Both transient and chronic elevations in blood glucose increase endogenous AGE generation. Activation of GPR43 in adipocytes by proprionate inhibits lipolysis and lowers glycemia in healthy individuals [105]. Butyrate has been shown to reverse diet-induced insulin resistance in animal studies [106], possibly by enhancing PPARgamma expression which increases fatty acid oxidation in muscle.

Glucagon-like peptide 1 (GLP-1) is an incretin hormone released from intestinal L-cells in response to consumption of carbohydrates and fats. GLP-1 potentiates glucose-induced insulin secretion, reducing post-prandial blood glucose levels. GLP-1 also enhances satiety and slows gastric emptying. Prebiotic feeding in rats promoted L-cell differentiation in the colon and increased GLP-1 production [107, 108], probably through an increase in bacterial production of butyrate.
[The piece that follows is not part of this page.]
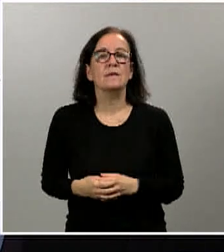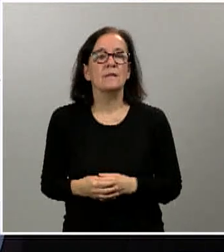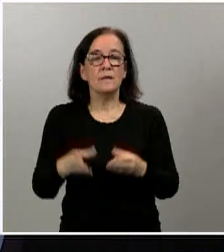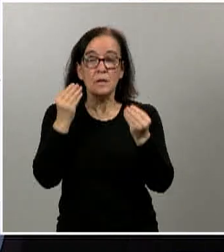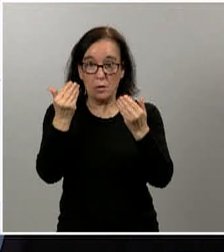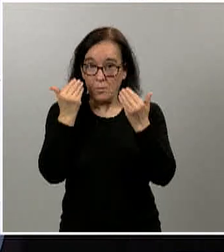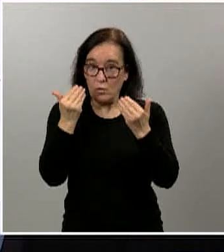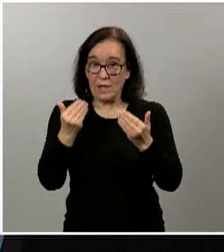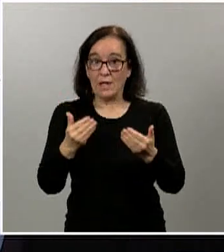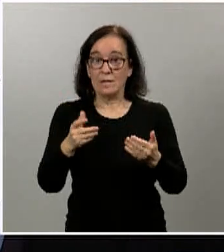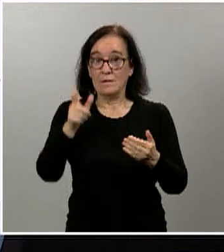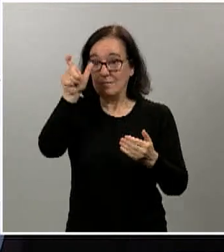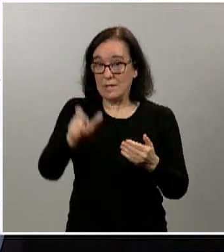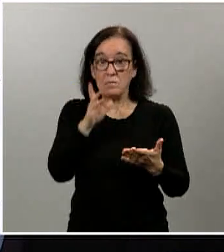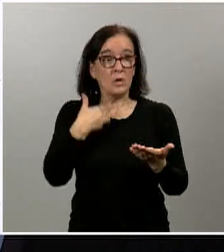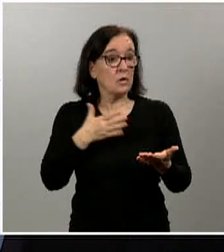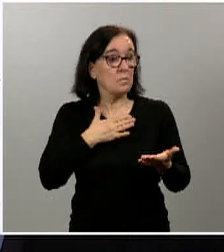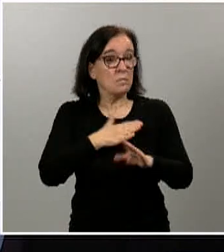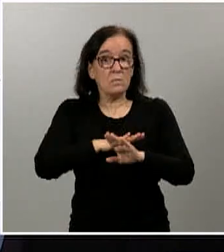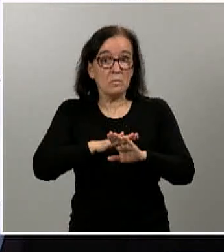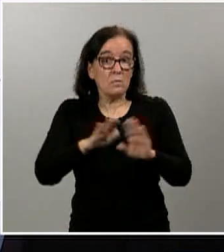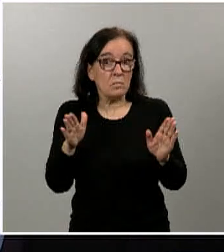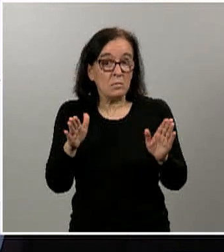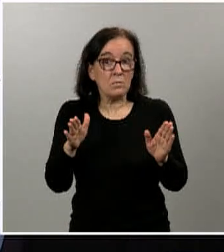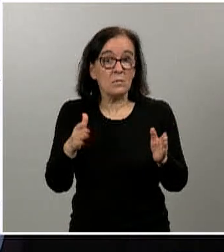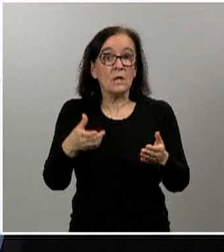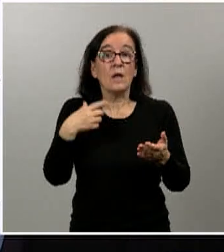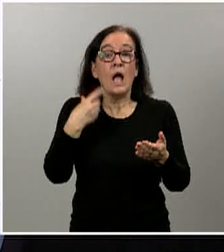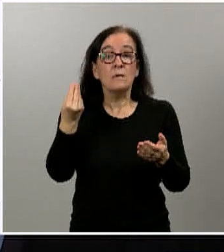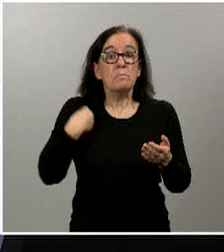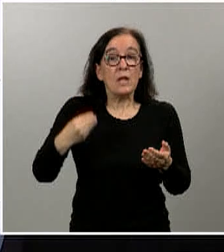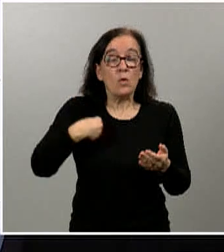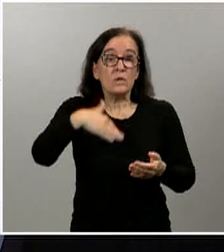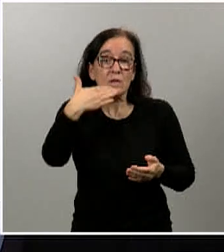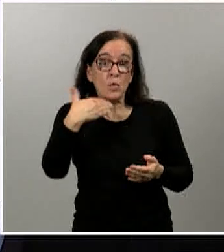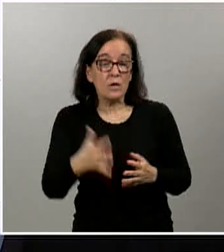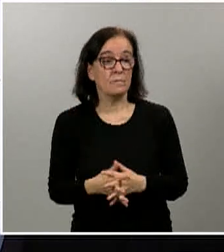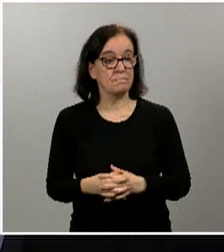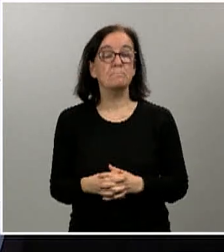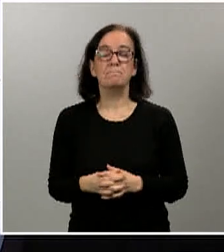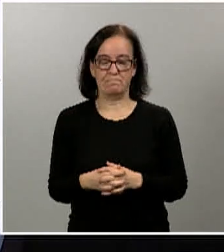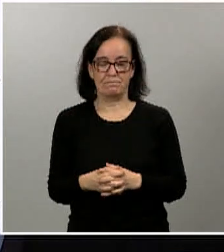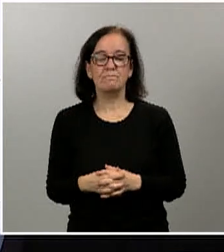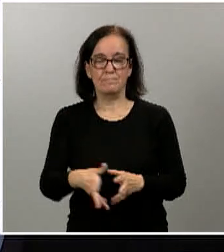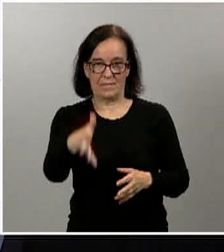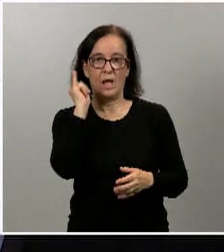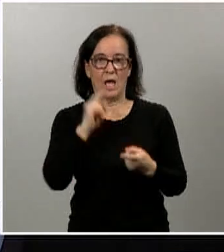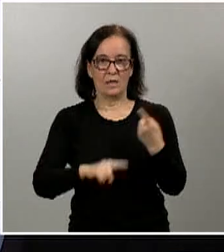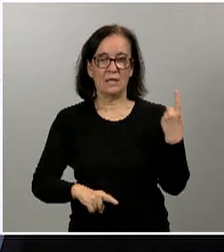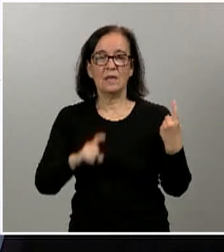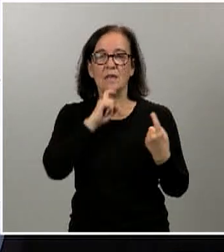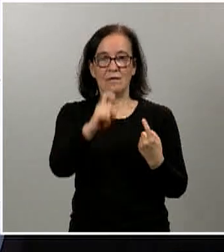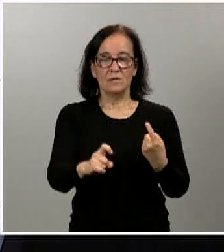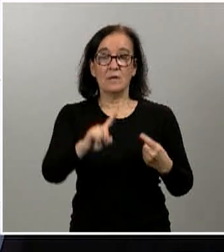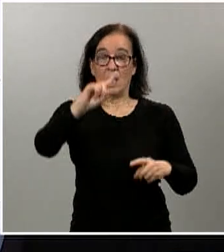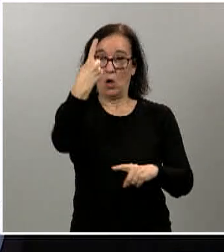Y por nuestra parte, nada más, si hay preguntas. Sí, las hay y anunciamos también que a la una y media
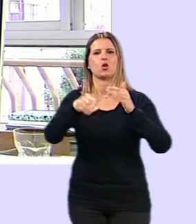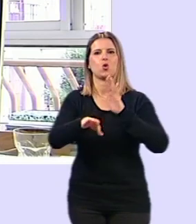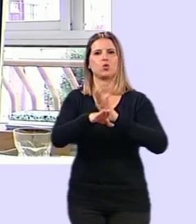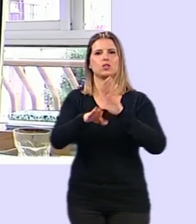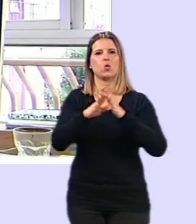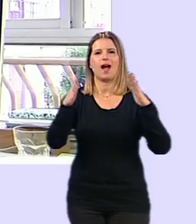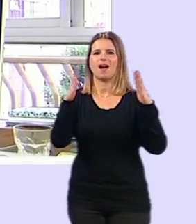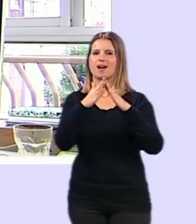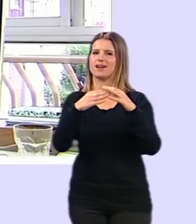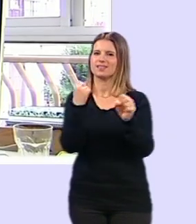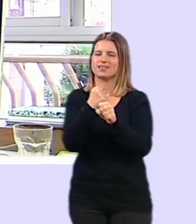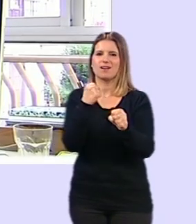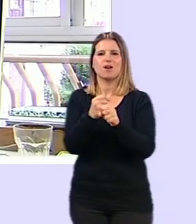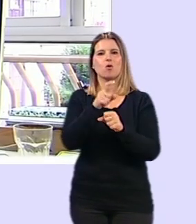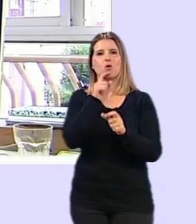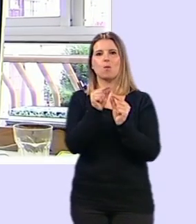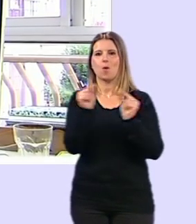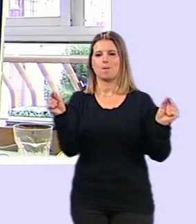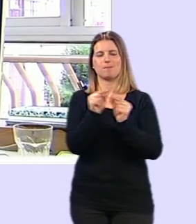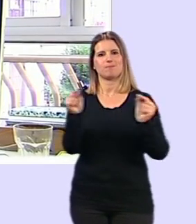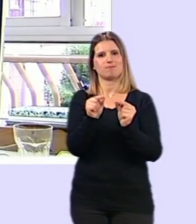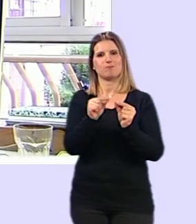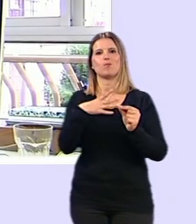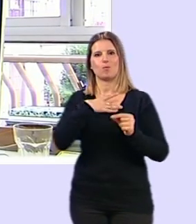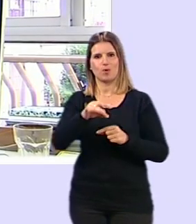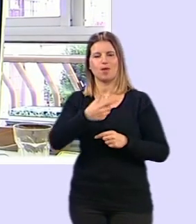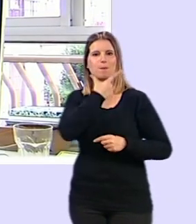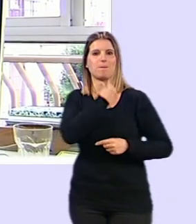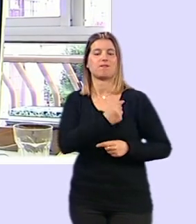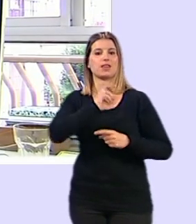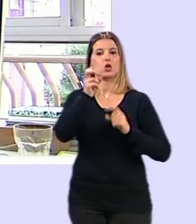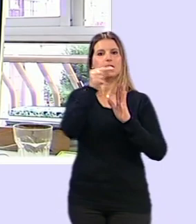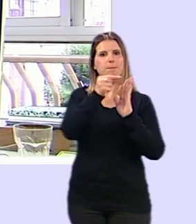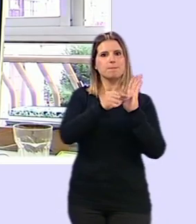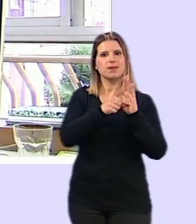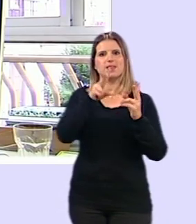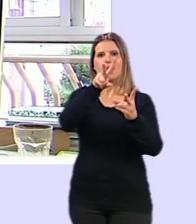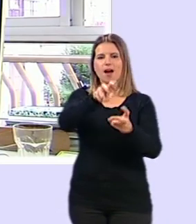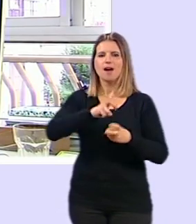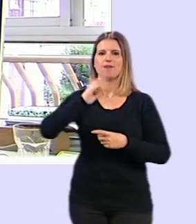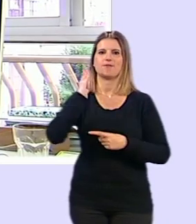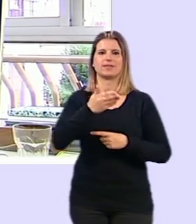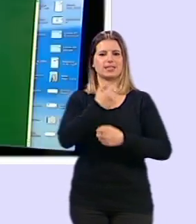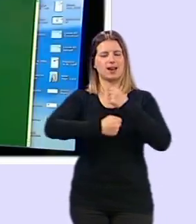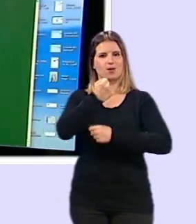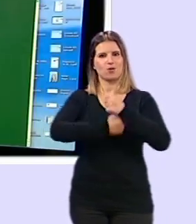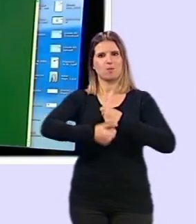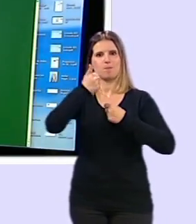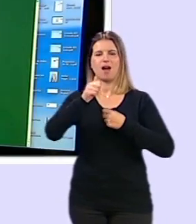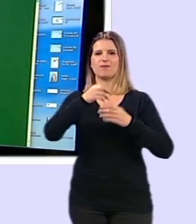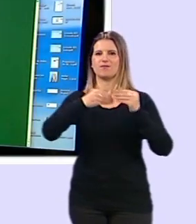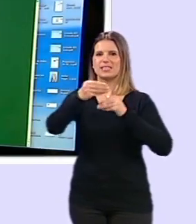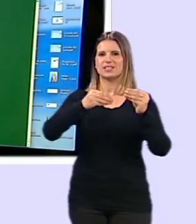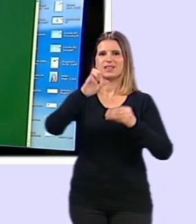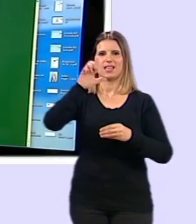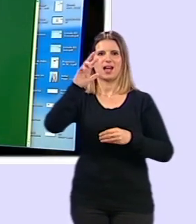como medida de distanciamiento social. También han aprobado otras medidas de carácter fiscal y económico como flexibilizar los ERTE para que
The consumption of inulin as a dietary supplement may also influence circulating AGE concentrations independently of its prebiotic function. High glycemic index (GI) diets and their resultant hyperglycemic effect have been shown to enhance AGE formation in healthy individuals [109]. Inulin is a soluble fibre which when consumed daily may play a role in the reduction of the GI of the diet. Many soluble fibres are known for their ability to delay gastric emptying and slow the rate of intestinal nutrient absorption, reducing the GI of the carbohydrates in the meal. Regular consumption of prebiotic soluble fibre reduces fasting and post-prandial serum glucose levels in people with impaired glucose tolerance [110] and type 2 diabetes [111].